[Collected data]

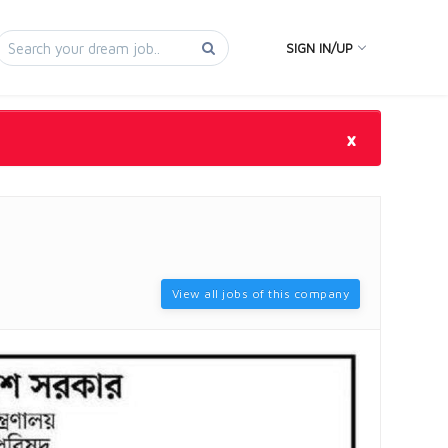
SIGN IN/UP
×
View all jobs of this company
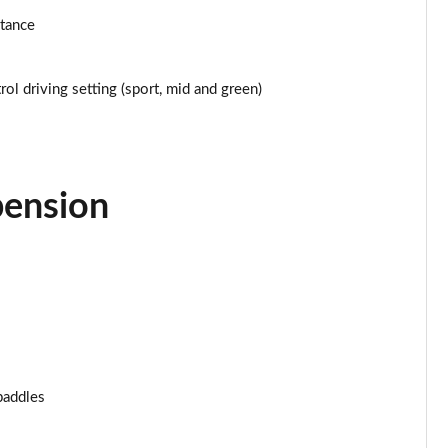
stance
Page 25 of 160
Page 26 of 160
ol driving setting (sport, mid and green)
Page 27 of 160
Page 28 of 160
pension
Page 29 of 160
Page 30 of 160
Page 31 of 160
Page 32 of 160
paddles
Page 33 of 160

-- About this task --
When a line in the records above holds "Page", that line is to be reported.

-- Task output --
Page 25 of 160
Page 26 of 160
Page 27 of 160
Page 28 of 160
Page 29 of 160
Page 30 of 160
Page 31 of 160
Page 32 of 160
Page 33 of 160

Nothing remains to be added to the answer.